Comparison of the Effects of Endothelin-1, -2 and -3 (1 - 31) on Changes in [Ca²⁺]_i in Human Coronary Artery Smooth Muscle Cells

Abstract

We have previously found that human chymase selectively cleaves big endothelins (ETs) at the Tyr³¹-Gly³² bond to produce 31-amino-acid endothelins, ETs (1 - 31). In the present study, we investigated the effects of ETs (1 - 31) on changes in intracellular free Ca²⁺ ([Ca²⁺]_i) in cultured human coronary artery smooth muscle cells (HCASMCs) using confocal laser microscopy. ETs (1 - 31) increased [Ca²⁺]_i in a concentration-dependent manner. Phosphoramidon did not inhibit the increases in [Ca²⁺]_i caused by ETs (1 - 31). The [Ca²⁺]_i increases induced by ETs (1 - 31) were compared to those of ETs (1 - 21) and big ETs. ET-1 (1 - 21) was about 10-times more potent than big ET-1 or ET-1 (1 - 31), whereas big ET-2 was 10-times less potent than ET-2 (1 - 21) or ET-2 (1 - 31). ETs (1 - 31) may induce [Ca²⁺]_i increase through ET_A-type or ET_A-type-like receptors. The 10^-12 M ET (1 - 31)-induced increases in [Ca²⁺]_i were not affected by removal of extracellular Ca²⁺, but were inhibited by thapsigargin. These results suggested that ET-1, -2 and -3 (1 - 31) showed similar potencies in increasing [Ca²⁺]_i and mechanisms of ET (1 - 31)-induced increases in [Ca²⁺]_i may be similar among the three ETs (1 - 31).

→ What to do: According to the abstract, at which bond does human chymase cleave big endothelins? None of the entries are needed for this work.

Stored data entries:
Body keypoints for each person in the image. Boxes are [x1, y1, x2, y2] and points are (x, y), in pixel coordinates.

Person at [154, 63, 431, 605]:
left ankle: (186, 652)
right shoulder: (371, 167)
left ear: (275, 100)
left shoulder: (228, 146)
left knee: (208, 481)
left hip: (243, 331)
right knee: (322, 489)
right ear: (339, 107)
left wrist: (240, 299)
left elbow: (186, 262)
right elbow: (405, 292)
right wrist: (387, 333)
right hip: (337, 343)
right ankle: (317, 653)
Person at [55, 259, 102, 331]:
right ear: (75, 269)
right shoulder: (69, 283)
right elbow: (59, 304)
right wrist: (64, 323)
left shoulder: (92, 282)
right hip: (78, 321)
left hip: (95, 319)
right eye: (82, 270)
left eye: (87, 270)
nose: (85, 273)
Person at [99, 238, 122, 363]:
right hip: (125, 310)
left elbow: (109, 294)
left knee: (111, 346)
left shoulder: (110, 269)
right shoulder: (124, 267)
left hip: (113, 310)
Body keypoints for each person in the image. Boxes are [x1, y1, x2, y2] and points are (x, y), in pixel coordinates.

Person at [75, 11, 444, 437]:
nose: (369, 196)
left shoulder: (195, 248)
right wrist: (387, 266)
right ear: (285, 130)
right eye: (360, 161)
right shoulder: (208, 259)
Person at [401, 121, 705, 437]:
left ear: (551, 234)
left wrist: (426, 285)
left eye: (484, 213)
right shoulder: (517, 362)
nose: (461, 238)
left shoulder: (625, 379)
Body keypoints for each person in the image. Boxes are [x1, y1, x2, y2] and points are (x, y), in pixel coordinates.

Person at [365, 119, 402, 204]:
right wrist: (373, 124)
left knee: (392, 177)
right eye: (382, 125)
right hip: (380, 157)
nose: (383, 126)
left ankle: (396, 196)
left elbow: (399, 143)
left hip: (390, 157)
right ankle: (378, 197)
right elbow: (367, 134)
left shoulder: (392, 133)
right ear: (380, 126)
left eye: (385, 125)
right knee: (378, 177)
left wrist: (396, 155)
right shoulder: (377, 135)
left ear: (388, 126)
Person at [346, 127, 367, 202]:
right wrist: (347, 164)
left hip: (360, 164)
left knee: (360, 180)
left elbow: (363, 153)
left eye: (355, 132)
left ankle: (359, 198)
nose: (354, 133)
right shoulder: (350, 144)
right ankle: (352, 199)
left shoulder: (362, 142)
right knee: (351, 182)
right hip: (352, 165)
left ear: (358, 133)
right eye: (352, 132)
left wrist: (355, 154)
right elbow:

→ Answer for this exercise: At the Tyr³¹-Gly³² bond.